| YOUR GOAL |
Can you print every line of text from the items below without changing a character, and leave the pictures out of your answer?

:: SUPPLIED RECORDS

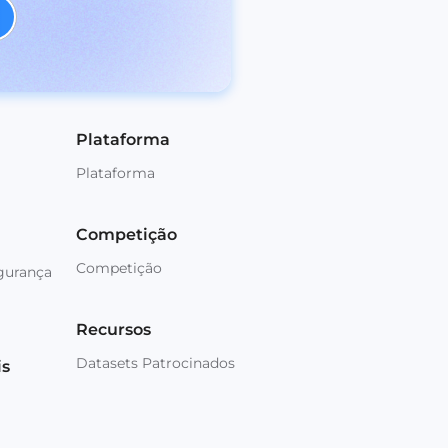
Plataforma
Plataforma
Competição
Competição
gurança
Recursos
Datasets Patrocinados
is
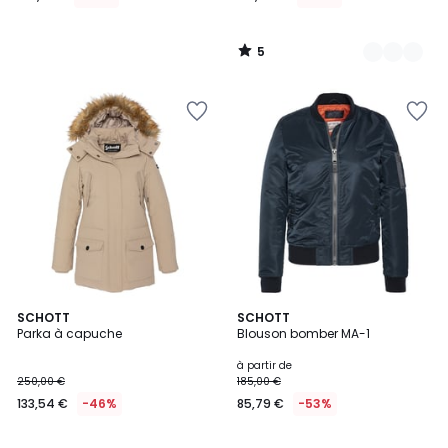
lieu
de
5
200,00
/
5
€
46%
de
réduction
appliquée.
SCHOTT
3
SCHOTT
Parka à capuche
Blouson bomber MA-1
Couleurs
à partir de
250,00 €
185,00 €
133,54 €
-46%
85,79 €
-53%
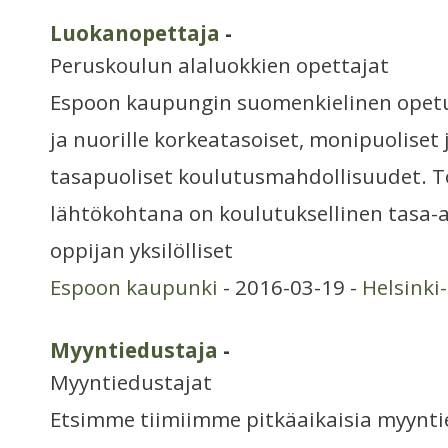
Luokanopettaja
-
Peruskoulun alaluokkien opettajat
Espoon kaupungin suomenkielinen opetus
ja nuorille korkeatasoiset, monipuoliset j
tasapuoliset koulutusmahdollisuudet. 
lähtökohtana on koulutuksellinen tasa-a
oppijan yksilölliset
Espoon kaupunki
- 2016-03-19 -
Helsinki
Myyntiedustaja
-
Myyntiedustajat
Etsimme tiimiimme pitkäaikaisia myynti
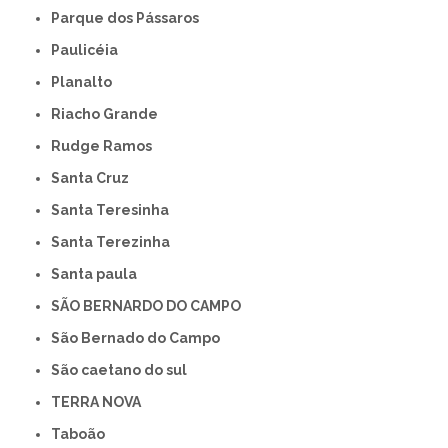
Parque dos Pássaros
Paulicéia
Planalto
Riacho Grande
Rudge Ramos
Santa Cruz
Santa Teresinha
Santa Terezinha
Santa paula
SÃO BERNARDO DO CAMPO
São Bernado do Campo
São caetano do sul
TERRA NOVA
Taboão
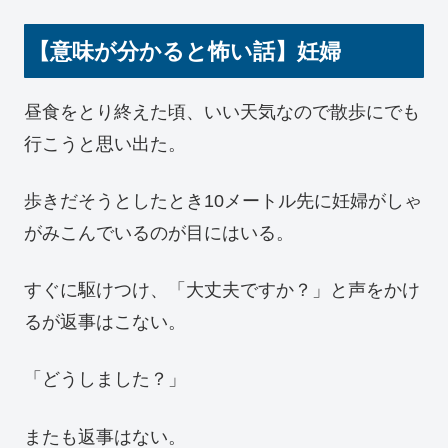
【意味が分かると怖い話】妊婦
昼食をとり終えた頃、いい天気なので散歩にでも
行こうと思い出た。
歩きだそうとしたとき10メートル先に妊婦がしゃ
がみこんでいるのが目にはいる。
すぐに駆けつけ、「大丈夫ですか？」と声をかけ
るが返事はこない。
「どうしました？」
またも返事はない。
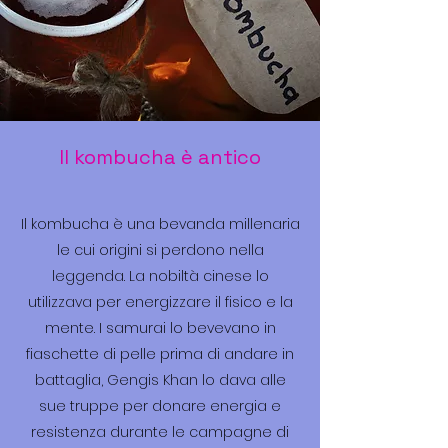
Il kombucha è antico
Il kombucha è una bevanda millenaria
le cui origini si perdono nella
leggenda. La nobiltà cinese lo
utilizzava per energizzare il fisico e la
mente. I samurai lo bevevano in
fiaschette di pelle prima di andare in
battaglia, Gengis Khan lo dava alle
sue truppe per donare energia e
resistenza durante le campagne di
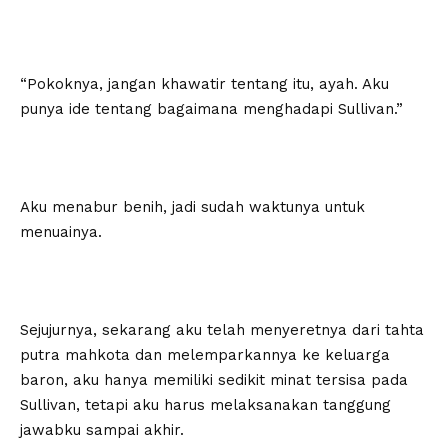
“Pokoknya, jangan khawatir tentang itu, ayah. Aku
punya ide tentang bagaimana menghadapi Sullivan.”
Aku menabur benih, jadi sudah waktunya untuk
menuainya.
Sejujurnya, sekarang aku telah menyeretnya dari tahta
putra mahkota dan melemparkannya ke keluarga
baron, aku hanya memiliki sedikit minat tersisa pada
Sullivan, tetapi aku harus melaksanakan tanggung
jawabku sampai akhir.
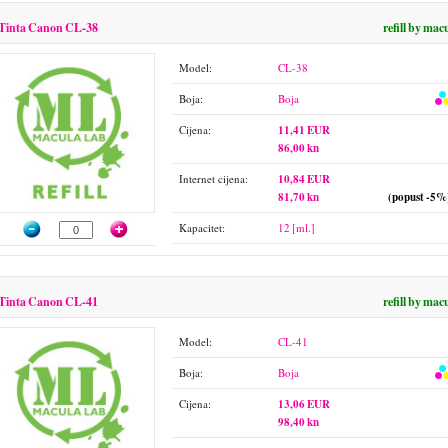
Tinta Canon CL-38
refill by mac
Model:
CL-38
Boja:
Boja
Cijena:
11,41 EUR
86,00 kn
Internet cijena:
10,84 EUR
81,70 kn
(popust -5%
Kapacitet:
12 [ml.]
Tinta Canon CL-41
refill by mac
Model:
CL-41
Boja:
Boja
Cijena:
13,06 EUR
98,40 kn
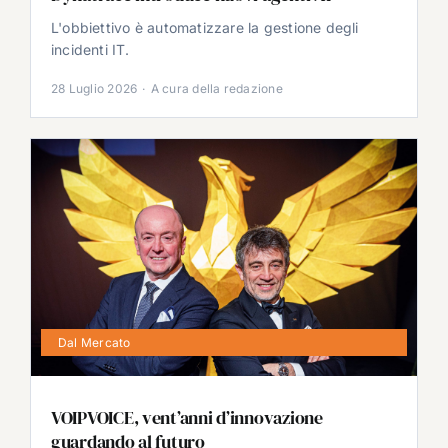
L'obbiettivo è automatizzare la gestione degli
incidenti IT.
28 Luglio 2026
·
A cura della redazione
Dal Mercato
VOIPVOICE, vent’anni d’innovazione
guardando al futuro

::::

| ANSWER BOX |
Plataforma
Plataforma
Competição
Competição
gurança
Recursos
Datasets Patrocinados
is
lieu
de
5
200,00
/
5
€
46%
de
réduction
appliquée.
SCHOTT
3
SCHOTT
Parka à capuche
Blouson bomber MA-1
Couleurs
à partir de
250,00 €
185,00 €
133,54 €
-46%
85,79 €
-53%
Luokanopettaja
-
Peruskoulun alaluokkien opettajat
Espoon kaupungin suomenkielinen opetus
ja nuorille korkeatasoiset, monipuoliset j
tasapuoliset koulutusmahdollisuudet. 
lähtökohtana on koulutuksellinen tasa-a
oppijan yksilölliset
Espoon kaupunki
- 2016-03-19 -
Helsinki
Myyntiedustaja
-
Myyntiedustajat
Etsimme tiimiimme pitkäaikaisia myynti
Parque dos Pássaros
Paulicéia
Planalto
Riacho Grande
Rudge Ramos
Santa Cruz
Santa Teresinha
Santa Terezinha
Santa paula
SÃO BERNARDO DO CAMPO
São Bernado do Campo
São caetano do sul
TERRA NOVA
Taboão
【意味が分かると怖い話】妊婦
昼食をとり終えた頃、いい天気なので散歩にでも
行こうと思い出た。
歩きだそうとしたとき10メートル先に妊婦がしゃ
がみこんでいるのが目にはいる。
すぐに駆けつけ、「大丈夫ですか？」と声をかけ
るが返事はこない。
「どうしました？」
またも返事はない。
Il kombucha è antico
Il kombucha è una bevanda millenaria
le cui origini si perdono nella
leggenda. La nobiltà cinese lo
utilizzava per energizzare il fisico e la
mente. I samurai lo bevevano in
fiaschette di pelle prima di andare in
battaglia, Gengis Khan lo dava alle
sue truppe per donare energia e
resistenza durante le campagne di
“Pokoknya, jangan khawatir tentang itu, ayah. Aku
punya ide tentang bagaimana menghadapi Sullivan.”
Aku menabur benih, jadi sudah waktunya untuk
menuainya.
Sejujurnya, sekarang aku telah menyeretnya dari tahta
putra mahkota dan melemparkannya ke keluarga
baron, aku hanya memiliki sedikit minat tersisa pada
Sullivan, tetapi aku harus melaksanakan tanggung
jawabku sampai akhir.
Tinta Canon CL-38
refill by mac
Model:
CL-38
Boja:
Boja
Cijena:
11,41 EUR
86,00 kn
Internet cijena:
10,84 EUR
81,70 kn
(popust -5%
Kapacitet:
12 [ml.]
Tinta Canon CL-41
refill by mac
Model:
CL-41
Boja:
Boja
Cijena:
13,06 EUR
98,40 kn
L'obbiettivo è automatizzare la gestione degli
incidenti IT.
28 Luglio 2026
·
A cura della redazione
Dal Mercato
VOIPVOICE, vent’anni d’innovazione
guardando al futuro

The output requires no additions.